## Saved data entries
□ □ □ □ □

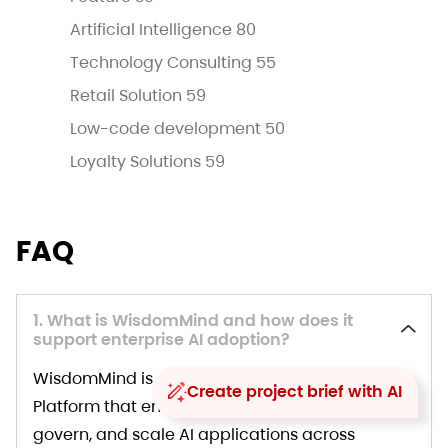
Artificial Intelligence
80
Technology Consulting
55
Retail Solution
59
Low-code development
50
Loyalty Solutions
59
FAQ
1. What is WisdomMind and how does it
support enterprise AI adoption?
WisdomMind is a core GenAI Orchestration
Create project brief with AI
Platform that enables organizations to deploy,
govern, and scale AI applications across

□ □ □ □ □

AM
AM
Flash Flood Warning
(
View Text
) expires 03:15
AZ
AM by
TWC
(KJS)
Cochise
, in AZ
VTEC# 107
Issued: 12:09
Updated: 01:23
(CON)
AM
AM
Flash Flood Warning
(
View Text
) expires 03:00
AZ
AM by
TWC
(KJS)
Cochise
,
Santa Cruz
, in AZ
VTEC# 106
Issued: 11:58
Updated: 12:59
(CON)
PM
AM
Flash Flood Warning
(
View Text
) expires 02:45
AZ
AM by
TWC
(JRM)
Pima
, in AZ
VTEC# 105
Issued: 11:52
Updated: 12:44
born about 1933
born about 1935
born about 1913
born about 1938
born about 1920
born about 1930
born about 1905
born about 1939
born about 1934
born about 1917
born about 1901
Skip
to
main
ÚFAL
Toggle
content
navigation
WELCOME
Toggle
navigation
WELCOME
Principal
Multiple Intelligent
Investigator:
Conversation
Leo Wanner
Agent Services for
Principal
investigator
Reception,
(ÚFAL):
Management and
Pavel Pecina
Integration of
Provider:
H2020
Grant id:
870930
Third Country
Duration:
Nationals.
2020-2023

□ □ □ □ □

## Exercise brief
Beginning at the line with "Artificial Intelligence" and stopping after the line with "govern, and scale AI applications across", please write out every line of the data above exactly and nothing else.

## Output of the task
Artificial Intelligence
80
Technology Consulting
55
Retail Solution
59
Low-code development
50
Loyalty Solutions
59
FAQ
1. What is WisdomMind and how does it
support enterprise AI adoption?
WisdomMind is a core GenAI Orchestration
Create project brief with AI
Platform that enables organizations to deploy,
govern, and scale AI applications across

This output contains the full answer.